Ans <list> The list resulting from this operation.
Description: 

This predicate serves the need of obtaining a list from a starting value and a termination test. In essence, this is the mathematical, or functional, definition of a series.5 This predicate implicitly builds a list instead of requiring the programmer to explicitly enumerate the elements (by defining the list by hand or by creating and calling a recursive predicate).

Backtracking: 

Nondeterministic; choice-points are left at each inductive call in the construction of Ans.

Examples: 

The set_utils module defines the arithmetic sequence operator thusly:

'..'(Count, X, Y) :- unfold(psi(A, A > Y), i, "`+1", X, Count).

It may be a fruitful line of research, given monadic tranformations6 to allow unfold/5 to work with monads for CurrPred and NextPred, as monads facilitate dynamic programming, so that, for example, sequences that depend on the values of earlier elements (moreso than simply the most recent element) may be defined. Both the Fibonacci and prime sequences could be defined with unfold/5 using monads, whereas now, the simplest approach for defining these sequences is to use explicit (recursive) predicates.

See also: 

'..'/2; The dual of unfold/5 is foldl/4


Endnotes

1

For example, The appendix with the prelude definition of Haskell in the appendix of [Dav1992], or the Haskell manual itself (in the Standard Prelude section), obtainable from http://haskell.org/onlinereport/standard-prelude.html, or, from the source we use, the Mercury library reference manual, particularly the list module section, available from http://cs.mu.oz.au/research/mercury.

2

Because foldl is a function, not a predicate the standard signature for it is...

foldl(BinaryFunctor, Seed, List) = Ans

... in the functional programming community. We have a different signature for this module. Deal with it.

3

The programming language Dylan names this function reduce, not foldl. The Gwydion Dylan Maintainers are the current and active developers of the Dylan programming language, their entry web-page is http://www.gwydiondylan.org.

4

I placed all the caveats to describe foldl's recursion, because it is trivial to capture the definition of normal-order, or lazy, recursion using combinators. In fact, there exists a recursion-defining combinator which is known in the literature as the 'y' or 'θ' combinator or the 'sage bird'. The "problem" with the combinator approach is that it defines recursion generally, with the result of it defining it infinitely, and allowing the user of the recursion to take the first 'N' iterations for the specific task. As Prolog, by default, evaluates arguments eagerly, a call using that combinator would never return. To be able to use combinatory recursion, a normal-order evaluation system must be developed for Prolog first. This task currently falls outside of the scope of this module.

5

Of course, series, and their construction, has been the study of mathematical philosophers since ancient times.
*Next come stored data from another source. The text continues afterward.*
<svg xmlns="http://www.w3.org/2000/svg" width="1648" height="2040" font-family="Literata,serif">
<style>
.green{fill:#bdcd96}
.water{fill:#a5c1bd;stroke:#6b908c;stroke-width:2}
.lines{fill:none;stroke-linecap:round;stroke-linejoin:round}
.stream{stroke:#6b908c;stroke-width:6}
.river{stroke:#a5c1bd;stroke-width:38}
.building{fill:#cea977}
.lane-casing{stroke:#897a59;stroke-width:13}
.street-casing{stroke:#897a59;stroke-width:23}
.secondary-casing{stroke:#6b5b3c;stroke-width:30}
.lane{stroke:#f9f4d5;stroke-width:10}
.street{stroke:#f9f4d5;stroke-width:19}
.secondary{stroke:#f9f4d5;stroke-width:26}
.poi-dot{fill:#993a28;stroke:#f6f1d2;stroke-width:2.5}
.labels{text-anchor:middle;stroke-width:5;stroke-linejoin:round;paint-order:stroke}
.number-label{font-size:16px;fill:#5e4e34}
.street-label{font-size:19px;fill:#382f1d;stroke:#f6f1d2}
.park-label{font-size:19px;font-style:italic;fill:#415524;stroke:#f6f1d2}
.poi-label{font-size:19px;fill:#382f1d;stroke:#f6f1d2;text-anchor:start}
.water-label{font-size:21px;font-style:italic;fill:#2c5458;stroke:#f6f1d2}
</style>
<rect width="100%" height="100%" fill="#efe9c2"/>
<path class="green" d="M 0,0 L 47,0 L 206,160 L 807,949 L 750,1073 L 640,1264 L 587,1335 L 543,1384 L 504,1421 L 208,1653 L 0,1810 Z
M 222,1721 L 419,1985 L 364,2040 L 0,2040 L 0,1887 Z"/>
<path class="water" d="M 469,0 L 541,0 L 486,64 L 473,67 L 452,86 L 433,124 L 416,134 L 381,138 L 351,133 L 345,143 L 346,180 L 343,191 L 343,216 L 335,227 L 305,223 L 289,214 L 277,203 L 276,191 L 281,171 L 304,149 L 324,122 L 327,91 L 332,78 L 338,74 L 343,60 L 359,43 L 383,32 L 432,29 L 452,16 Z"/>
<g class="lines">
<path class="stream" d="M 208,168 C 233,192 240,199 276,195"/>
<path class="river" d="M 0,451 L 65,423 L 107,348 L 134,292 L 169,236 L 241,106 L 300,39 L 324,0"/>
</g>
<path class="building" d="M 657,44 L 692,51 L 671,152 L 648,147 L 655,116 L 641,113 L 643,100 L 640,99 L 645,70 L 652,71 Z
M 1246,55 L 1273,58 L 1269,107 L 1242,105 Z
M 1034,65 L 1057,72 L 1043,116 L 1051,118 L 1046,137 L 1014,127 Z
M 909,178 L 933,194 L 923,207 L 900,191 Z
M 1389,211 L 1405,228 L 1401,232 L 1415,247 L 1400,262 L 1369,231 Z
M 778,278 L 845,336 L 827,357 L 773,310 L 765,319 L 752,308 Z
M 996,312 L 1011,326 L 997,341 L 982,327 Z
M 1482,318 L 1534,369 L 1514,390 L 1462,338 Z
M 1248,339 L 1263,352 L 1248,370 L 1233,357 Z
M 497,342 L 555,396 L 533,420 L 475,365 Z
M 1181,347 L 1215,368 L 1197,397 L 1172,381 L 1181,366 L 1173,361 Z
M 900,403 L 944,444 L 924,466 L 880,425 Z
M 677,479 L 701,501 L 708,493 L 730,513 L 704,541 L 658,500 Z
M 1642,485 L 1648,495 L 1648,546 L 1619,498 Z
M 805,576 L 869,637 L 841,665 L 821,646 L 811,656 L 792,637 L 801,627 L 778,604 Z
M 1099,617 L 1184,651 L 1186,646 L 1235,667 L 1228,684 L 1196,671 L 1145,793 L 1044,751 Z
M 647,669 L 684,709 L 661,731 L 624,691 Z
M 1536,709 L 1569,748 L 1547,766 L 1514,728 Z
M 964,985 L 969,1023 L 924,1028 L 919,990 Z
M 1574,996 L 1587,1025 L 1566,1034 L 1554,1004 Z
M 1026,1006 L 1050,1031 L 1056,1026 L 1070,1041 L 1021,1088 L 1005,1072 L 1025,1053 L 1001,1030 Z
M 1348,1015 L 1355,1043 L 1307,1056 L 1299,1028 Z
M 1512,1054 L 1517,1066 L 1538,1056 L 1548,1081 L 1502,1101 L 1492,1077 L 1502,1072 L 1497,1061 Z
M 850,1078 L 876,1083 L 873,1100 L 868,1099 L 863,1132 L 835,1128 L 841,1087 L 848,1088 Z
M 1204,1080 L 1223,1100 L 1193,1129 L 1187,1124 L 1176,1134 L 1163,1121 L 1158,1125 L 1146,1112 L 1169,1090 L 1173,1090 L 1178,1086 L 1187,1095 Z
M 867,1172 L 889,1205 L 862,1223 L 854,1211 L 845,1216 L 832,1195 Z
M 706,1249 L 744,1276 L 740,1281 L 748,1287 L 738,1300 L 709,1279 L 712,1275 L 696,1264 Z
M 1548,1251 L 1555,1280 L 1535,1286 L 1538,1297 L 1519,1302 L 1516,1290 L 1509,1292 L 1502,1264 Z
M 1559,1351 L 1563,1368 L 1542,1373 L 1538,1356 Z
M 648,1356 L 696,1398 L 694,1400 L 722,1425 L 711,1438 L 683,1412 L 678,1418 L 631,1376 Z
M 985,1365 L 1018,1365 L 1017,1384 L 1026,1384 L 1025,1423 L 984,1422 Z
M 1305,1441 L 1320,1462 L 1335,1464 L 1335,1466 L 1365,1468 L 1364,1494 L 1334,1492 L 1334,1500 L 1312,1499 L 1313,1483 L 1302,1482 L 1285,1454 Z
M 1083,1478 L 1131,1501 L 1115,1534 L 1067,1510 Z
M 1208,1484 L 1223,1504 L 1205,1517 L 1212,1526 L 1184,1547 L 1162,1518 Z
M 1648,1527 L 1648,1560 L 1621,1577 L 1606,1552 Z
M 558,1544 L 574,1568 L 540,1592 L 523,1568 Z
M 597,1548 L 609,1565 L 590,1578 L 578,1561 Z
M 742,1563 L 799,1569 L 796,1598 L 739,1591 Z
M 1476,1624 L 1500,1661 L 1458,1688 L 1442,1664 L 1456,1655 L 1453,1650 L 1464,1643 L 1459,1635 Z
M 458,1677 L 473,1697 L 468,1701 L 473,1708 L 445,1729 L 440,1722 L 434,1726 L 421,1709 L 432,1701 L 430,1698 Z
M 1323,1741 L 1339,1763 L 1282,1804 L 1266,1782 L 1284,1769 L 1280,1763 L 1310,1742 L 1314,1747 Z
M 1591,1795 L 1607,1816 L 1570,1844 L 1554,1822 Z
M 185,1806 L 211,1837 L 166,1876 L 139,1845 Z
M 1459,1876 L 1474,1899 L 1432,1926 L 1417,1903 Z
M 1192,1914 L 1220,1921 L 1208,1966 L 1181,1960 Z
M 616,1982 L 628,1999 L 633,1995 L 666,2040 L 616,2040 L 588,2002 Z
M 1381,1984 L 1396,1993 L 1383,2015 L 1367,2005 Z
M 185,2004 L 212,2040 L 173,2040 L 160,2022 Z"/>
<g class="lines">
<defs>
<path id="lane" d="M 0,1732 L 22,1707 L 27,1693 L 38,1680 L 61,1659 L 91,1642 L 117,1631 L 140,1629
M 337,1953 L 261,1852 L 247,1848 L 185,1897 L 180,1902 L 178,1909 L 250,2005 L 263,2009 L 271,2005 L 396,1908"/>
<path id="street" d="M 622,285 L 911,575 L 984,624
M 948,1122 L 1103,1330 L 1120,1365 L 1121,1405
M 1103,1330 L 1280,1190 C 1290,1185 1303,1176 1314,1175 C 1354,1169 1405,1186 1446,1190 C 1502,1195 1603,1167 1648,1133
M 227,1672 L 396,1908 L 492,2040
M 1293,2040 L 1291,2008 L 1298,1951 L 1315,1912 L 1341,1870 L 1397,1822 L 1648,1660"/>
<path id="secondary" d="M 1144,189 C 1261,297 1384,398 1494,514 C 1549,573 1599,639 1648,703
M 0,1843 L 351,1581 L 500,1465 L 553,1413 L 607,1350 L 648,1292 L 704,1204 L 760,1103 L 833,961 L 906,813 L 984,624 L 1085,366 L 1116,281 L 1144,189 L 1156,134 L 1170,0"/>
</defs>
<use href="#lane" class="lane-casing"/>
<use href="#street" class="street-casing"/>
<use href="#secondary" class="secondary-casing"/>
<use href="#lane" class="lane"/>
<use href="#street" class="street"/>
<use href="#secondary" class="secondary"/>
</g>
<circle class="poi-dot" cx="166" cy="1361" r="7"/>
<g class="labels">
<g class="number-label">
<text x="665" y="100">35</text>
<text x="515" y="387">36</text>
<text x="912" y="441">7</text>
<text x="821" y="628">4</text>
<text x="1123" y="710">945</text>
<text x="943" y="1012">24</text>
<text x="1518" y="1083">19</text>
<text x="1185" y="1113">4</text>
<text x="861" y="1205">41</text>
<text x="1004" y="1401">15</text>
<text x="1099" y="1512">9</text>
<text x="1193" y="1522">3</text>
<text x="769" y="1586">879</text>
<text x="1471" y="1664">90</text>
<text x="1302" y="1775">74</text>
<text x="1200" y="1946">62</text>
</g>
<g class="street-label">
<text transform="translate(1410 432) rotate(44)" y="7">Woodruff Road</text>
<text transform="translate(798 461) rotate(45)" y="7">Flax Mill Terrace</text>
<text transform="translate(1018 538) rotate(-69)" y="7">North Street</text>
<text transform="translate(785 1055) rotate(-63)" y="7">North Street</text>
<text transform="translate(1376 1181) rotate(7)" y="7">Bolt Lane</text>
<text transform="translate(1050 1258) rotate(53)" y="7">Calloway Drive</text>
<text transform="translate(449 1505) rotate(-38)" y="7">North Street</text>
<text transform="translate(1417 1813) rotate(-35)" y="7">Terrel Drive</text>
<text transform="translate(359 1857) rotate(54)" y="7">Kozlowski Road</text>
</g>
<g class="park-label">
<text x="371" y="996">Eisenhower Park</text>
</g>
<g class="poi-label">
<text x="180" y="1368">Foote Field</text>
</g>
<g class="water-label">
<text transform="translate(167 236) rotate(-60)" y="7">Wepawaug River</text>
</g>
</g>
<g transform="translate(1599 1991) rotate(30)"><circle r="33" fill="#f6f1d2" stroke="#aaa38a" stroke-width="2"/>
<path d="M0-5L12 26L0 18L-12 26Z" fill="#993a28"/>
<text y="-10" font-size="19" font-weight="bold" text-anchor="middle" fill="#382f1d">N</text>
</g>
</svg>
The serious study of series have entered into the computer science field with the adoption of the series type into Common Lisp (see, e.g., [Wat89], or the Series appendix of [Ste84]), further refined by the list construction syntax in the Haskell programming language (see, particularly, §3.10 and §3.11 of [Jon2002]).

6

A good collection of essays on monads can be found at http://haskell.cs.yal.edu/bookshelf/#monads. Unfortunately, the link to the excellent, practical, introductory article: "What the hell are Monads?" no longer functions.


Works Consulted

[Dav1992] An Introduction to Functional Programming Using Haskell, A. J. T. Davie, Cambridge Computer Science Texts, UK, 1992.
[Jon2002] Haskell 98 Language and Libraries, the Revised Report, Simon Peyton Jones, ed., et al, http://www.haskell.org/onlinereport, December 2002.
[Ste1984] Common Lisp: the Language, 2nd ed., Guy L. Steel, Jr., Digital Press, 1984.
[Wat1989] Richard C. Waters, "Optimization of Series Expression: Part II: Overview of the Theory and Implementation", A.I. Memo No. 1083, Massachusetts Institute of Technology, Artificial Intelligence Laboratory, December 1989.